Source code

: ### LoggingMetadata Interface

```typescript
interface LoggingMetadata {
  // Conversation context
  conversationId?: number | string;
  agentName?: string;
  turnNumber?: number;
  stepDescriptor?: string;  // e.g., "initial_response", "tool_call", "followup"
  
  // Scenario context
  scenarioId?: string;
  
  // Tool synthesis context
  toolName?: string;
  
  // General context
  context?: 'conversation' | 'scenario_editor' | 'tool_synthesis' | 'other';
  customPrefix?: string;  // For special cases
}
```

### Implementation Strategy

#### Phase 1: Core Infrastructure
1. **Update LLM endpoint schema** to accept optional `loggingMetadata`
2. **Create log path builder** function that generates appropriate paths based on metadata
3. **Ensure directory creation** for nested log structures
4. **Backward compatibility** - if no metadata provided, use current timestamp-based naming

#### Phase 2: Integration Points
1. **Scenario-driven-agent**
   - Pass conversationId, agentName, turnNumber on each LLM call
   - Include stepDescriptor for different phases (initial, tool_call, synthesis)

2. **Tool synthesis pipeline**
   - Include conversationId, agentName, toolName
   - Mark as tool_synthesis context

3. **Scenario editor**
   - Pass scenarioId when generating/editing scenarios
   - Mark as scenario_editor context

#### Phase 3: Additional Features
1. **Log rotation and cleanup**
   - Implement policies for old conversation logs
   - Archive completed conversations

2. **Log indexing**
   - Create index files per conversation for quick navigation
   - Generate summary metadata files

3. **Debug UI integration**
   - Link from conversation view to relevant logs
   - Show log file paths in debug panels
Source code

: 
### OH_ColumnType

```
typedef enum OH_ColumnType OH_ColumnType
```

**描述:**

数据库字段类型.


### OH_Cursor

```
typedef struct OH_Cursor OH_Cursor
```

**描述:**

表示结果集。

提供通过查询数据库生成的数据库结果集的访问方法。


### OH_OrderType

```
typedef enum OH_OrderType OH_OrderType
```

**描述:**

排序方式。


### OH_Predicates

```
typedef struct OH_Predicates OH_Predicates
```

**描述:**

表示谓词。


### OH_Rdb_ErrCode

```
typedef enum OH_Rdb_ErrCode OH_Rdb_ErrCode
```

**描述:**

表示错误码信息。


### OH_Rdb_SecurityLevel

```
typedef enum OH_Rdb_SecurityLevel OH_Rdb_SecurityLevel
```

================================

*WHAT YOU HAVE TO DO*
Your answer must be every record above, repeated exactly.

*SOLVED EXERCISE*
Source code

: ### LoggingMetadata Interface

```typescript
interface LoggingMetadata {
  // Conversation context
  conversationId?: number | string;
  agentName?: string;
  turnNumber?: number;
  stepDescriptor?: string;  // e.g., "initial_response", "tool_call", "followup"
  
  // Scenario context
  scenarioId?: string;
  
  // Tool synthesis context
  toolName?: string;
  
  // General context
  context?: 'conversation' | 'scenario_editor' | 'tool_synthesis' | 'other';
  customPrefix?: string;  // For special cases
}
```

### Implementation Strategy

#### Phase 1: Core Infrastructure
1. **Update LLM endpoint schema** to accept optional `loggingMetadata`
2. **Create log path builder** function that generates appropriate paths based on metadata
3. **Ensure directory creation** for nested log structures
4. **Backward compatibility** - if no metadata provided, use current timestamp-based naming

#### Phase 2: Integration Points
1. **Scenario-driven-agent**
   - Pass conversationId, agentName, turnNumber on each LLM call
   - Include stepDescriptor for different phases (initial, tool_call, synthesis)

2. **Tool synthesis pipeline**
   - Include conversationId, agentName, toolName
   - Mark as tool_synthesis context

3. **Scenario editor**
   - Pass scenarioId when generating/editing scenarios
   - Mark as scenario_editor context

#### Phase 3: Additional Features
1. **Log rotation and cleanup**
   - Implement policies for old conversation logs
   - Archive completed conversations

2. **Log indexing**
   - Create index files per conversation for quick navigation
   - Generate summary metadata files

3. **Debug UI integration**
   - Link from conversation view to relevant logs
   - Show log file paths in debug panels
Source code

: 
### OH_ColumnType

```
typedef enum OH_ColumnType OH_ColumnType
```

**描述:**

数据库字段类型.


### OH_Cursor

```
typedef struct OH_Cursor OH_Cursor
```

**描述:**

表示结果集。

提供通过查询数据库生成的数据库结果集的访问方法。


### OH_OrderType

```
typedef enum OH_OrderType OH_OrderType
```

**描述:**

排序方式。


### OH_Predicates

```
typedef struct OH_Predicates OH_Predicates
```

**描述:**

表示谓词。


### OH_Rdb_ErrCode

```
typedef enum OH_Rdb_ErrCode OH_Rdb_ErrCode
```

**描述:**

表示错误码信息。


### OH_Rdb_SecurityLevel

```
typedef enum OH_Rdb_SecurityLevel OH_Rdb_SecurityLevel
```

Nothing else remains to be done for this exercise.